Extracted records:

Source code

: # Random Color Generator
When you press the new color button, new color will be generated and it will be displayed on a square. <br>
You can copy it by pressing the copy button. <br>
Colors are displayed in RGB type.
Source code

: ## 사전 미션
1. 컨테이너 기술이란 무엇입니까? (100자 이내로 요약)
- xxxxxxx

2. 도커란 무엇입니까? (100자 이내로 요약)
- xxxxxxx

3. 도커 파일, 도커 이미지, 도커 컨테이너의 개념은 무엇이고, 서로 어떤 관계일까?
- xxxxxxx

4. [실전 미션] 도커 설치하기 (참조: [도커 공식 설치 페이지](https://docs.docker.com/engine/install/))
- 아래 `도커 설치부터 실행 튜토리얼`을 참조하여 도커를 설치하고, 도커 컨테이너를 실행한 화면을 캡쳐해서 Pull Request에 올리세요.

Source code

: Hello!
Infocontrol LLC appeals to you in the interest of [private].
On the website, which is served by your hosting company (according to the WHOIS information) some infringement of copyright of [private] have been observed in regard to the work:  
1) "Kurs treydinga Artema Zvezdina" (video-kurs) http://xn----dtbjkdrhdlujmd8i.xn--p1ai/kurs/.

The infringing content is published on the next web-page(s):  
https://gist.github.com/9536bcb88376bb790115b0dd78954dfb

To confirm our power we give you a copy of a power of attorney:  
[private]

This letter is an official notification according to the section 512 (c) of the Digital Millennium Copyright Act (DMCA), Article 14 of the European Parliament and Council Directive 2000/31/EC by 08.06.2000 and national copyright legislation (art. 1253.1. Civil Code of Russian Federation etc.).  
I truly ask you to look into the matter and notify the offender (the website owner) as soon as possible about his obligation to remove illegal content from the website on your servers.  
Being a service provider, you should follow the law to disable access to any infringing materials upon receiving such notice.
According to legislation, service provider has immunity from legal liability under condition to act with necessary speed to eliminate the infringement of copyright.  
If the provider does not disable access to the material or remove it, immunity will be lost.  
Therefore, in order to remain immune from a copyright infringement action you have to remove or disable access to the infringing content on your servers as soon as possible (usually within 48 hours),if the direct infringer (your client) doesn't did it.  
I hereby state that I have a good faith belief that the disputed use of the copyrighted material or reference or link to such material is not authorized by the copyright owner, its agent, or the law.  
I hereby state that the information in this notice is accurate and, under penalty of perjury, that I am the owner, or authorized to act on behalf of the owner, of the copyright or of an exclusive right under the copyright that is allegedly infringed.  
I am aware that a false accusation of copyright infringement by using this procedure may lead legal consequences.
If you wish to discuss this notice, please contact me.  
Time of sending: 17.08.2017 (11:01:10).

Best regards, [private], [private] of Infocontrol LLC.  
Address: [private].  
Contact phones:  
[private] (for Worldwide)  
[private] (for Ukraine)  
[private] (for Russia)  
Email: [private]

EXERCISE DESCRIPTION:
Return every line of the rows above that contains the word "legislation".

ANSWER BELOW:
This letter is an official notification according to the section 512 (c) of the Digital Millennium Copyright Act (DMCA), Article 14 of the European Parliament and Council Directive 2000/31/EC by 08.06.2000 and national copyright legislation (art. 1253.1. Civil Code of Russian Federation etc.).  
According to legislation, service provider has immunity from legal liability under condition to act with necessary speed to eliminate the infringement of copyright.  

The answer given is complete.